Symlink Races
Last term in my Introduction to Computer Systems class we covered synchronization with locks, monitors, condition variables and semaphores. After one lecture on race conditions I asked my professor if it were possible (or common) to exploit race conditions as an attacker. The working example in class was an asynchronous stack and the dangers of multiple threads pushing and popping, a potential consequence of which is dangling pointers. I had wondered if this could be worked into something malicious.
No, I don't think that would be very doable. At least, after some mild discussion with my professor we couldn't think of anything. That's partly because race conditions are highly unpredictable by nature, so it would be hard enough to use a race condition for an exploit period but even harder on some data structure that is constantly changing.
After a little searching I stumbled across an assignment PDF from some university dealing with race conditions and security: using a symlink race to gain escalated write permission.
Generally speaking, suppose we know a program has privileged permissions and adds a users input to a file. If the output file doesn't exist and/or the user can edit this file, they can create a symbolic link to some other file. For example, if the program creates a file temp_log.txt that stores the user's input before writing it (perhaps doing some intermediate processing) we have a condidate for a symlink exploit. If we can time our creation of the symlink to be just after the program opens the write stream we can (theoretically) have the program write to whatever file we linked it to.

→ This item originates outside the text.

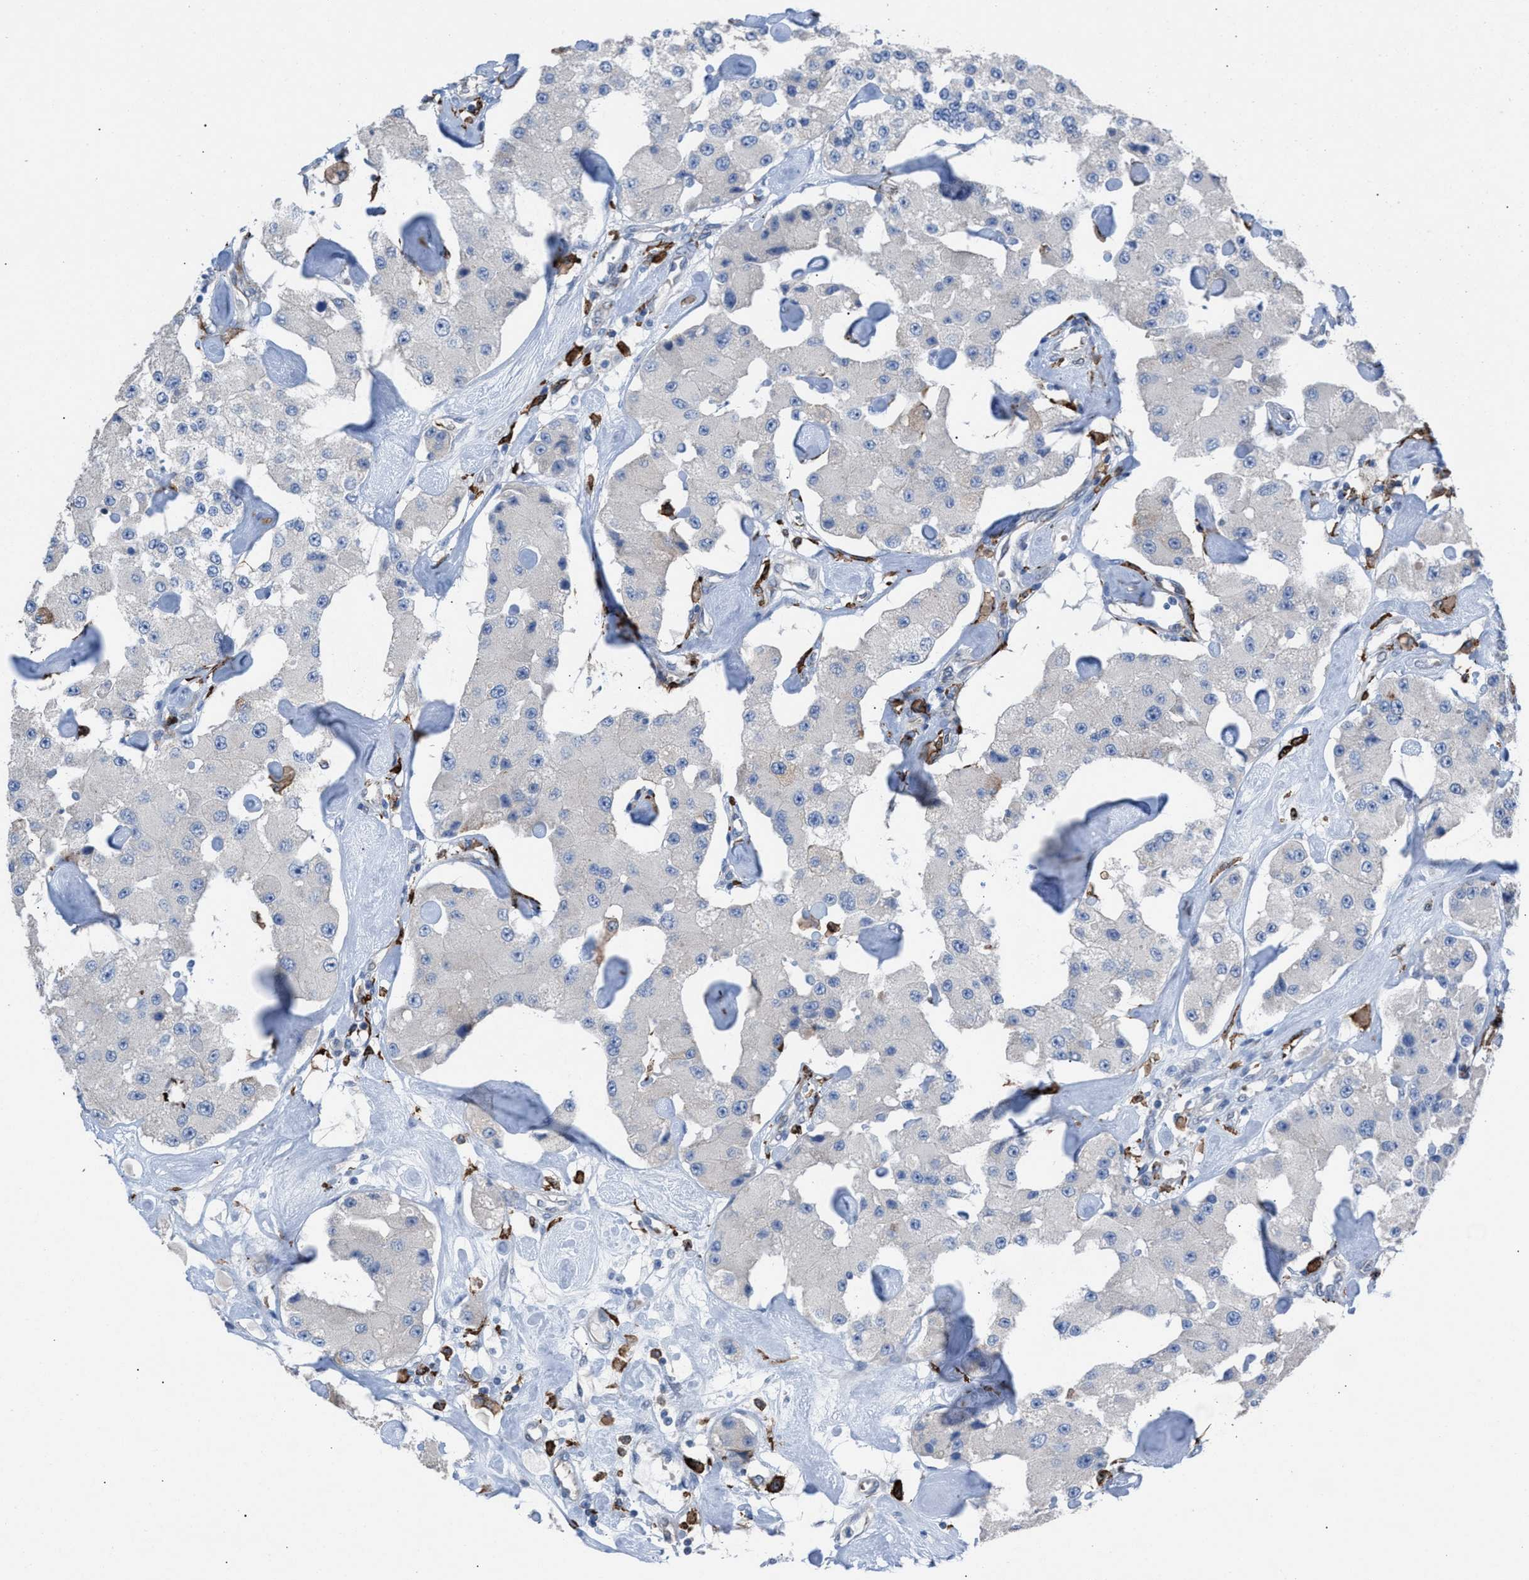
{"staining": {"intensity": "moderate", "quantity": "<25%", "location": "cytoplasmic/membranous"}, "tissue": "carcinoid", "cell_type": "Tumor cells", "image_type": "cancer", "snomed": [{"axis": "morphology", "description": "Carcinoid, malignant, NOS"}, {"axis": "topography", "description": "Pancreas"}], "caption": "The photomicrograph reveals immunohistochemical staining of malignant carcinoid. There is moderate cytoplasmic/membranous expression is identified in approximately <25% of tumor cells.", "gene": "SLC47A1", "patient": {"sex": "male", "age": 41}}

Now suppose we know the program writes in append mode. It would be really interesting if we created a symlink from temp_log.txt to /etc/shadow and entered something juicy:
wupool:Ep6mckrOLChF.:10063:0:99999:7:::
The race aspect has to do with our timing of the symlink creation. If we're too early the program probably exits with an error because we shouldn't be accessing such a privileged file, and if we're too late then there's no link created. I haven't implemented anything so I don't know how hard this would be to do, or even how realistic it is, but I thought it's a really cool little trick. Even cooler is that it came about because of something I learned in class.